Here is an example /etc/nvidia-imex/nodes_config.cfg
file:
Note
Place one IP address per line, with no other information.
10.114.228.6
10.114.228.7
10.114.228.8
10.114.228.9
10.114.228.10
10.114.228.11
10.114.228.12
10.114.228.13
10.114.228.14
Note
IMEX can use any compute tray IP address, as long as there is connectivty between all IP addresses in the configuration.
Enable the NVIDIA Persistence Daemon#
Configure the NVIDIA persistence daemon by editing the
/etc/systemd/system/nvidia-persistenced.service
file.
$ cat /etc/systemd/system/nvidia-persistenced.service
[Unit]
Description=NVIDIA Persistence Daemon
Wants=syslog.target
[Service]
Type=forking
PIDFile=/var/run/nvidia-persistenced/nvidia-persistenced.pid
Restart=always
ExecStart=/usr/bin/nvidia-persistenced --verbose
ExecStopPost=/bin/rm -rf /var/run/nvidia-persistenced
[Install]
WantedBy=multi-user.target
Enable and start the daemon by running the following command:
$ sudo systemctl enable nvidia-persistenced.service
Enable the IMEX Daemon#
Enable the IMEX service to start at boot:
sudo systemctl enable nvidia-imex.service
Rebuild the initramfs#
After changing the IMEX configuration rebuild the initramfs
.
sudo update-initramfs -u -k all
Reboot the Compute Tray#
Reboot the compute tray to complete the driver and application configurations.
sudo reboot
Switch Tray Software#
Each NVLink switch tray runs a local instance of the NVOS software. The NVLink switches ship from the factory with NVOS preinstalled.

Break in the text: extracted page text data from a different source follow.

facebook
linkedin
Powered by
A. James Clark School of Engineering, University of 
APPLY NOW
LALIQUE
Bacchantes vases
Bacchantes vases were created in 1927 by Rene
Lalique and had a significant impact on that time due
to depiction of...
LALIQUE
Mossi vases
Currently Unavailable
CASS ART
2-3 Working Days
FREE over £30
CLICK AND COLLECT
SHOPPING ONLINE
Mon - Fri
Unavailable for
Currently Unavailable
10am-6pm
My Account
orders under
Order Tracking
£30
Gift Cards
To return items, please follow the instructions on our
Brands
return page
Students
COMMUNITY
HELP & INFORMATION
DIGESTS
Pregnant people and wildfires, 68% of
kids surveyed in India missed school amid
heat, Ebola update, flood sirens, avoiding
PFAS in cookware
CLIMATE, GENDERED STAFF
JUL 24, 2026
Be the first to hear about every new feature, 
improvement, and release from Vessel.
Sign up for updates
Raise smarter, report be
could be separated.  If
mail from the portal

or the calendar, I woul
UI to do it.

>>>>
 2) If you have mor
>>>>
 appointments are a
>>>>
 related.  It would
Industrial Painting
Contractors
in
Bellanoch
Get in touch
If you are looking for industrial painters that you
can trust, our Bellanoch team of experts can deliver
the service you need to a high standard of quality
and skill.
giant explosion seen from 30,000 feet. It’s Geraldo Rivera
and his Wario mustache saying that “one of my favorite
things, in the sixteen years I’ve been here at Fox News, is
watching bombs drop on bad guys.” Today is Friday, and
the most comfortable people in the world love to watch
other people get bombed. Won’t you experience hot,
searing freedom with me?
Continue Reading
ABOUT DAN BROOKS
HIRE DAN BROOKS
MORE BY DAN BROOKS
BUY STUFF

NVOS contains all the required software and firmware components.
Tip
Refer to your manufacturer for the lastest version of NVOS and upgrade instructions.
To show the firmware information for the platform firmware components, run the following command.
$ nv show platform firmware
Here is an example output:
The actual firmware version on your system might be different.

Figure 2 nv show platform firmware output#
Enable the NVLink Cluster#
The NVIDIA Management Controller (NMX-C) service runs on a single NVLink switch. NMX-C manages the network configuration for all NVLink switches.
Enable the NMX-C service on one NVLink switch.
nv set cluster state enabled
nv config apply
nv config save
On a compute or management node download and install
GRPCurl
Using
grpcurl
create a gRPC connection, replacing127.0.0.1
with the NVLink switch management IP address.
grpcurl -plaintext -d \
"{ \"gatewayId\": \"nvidia-bringup\", \
\"major_version\": \"PROTO_MSG_MAJOR_VERSION\", \
\"minor_version\": \"PROTO_MSG_MINOR_VERSION\" }" \
127.0.0.1:9371 nmx_c.NMX_Controller.Hello
After creating the gRPC connection, configure the FM topology, again replacing
127.0.0.1
with the NVLink switch management IP address.
grpcurl -plaintext -d \
'{ \"gatewayId\": \"nvidia-bringup\", \
\"staticConfig\": { \"configKeyVals\": \
{ \"configKeyVal\": [ { \"configFileName\": \
\"fm_config\", \"key\": \"MNNVL_TOPOLOGY\", \
\"value\": \"gb200_nvl72r1_c2g4_topology\"}]}}}' \
127.0.0.1:9371 nmx_c.NMX_Controller.SetStaticConfig
Note
If the gRPC option isn’t possible, use the NVOS CLI to generate an FM configuration file.
nv action generate sdn config app nmx-controller type fm_config
Download the generated file and edit the MNNVL_TOPOLOGY
to MNNVL_TOPOLOGY=gb200_nvl72r1_c2g4_topology
Upload the configuration file back to the switch and install it with the command
nv action install sdn config app nmx-controller type fm_config files <FILENAME>
After configuring FM, enable the cluster and save the configuration.
nv set cluster state enabled
nv config apply
nv config save
Start the NMX-C application.
nv action start cluster app nmx-controlle
Verify the cluster and NMX-C application are running.
nv show cluster apps running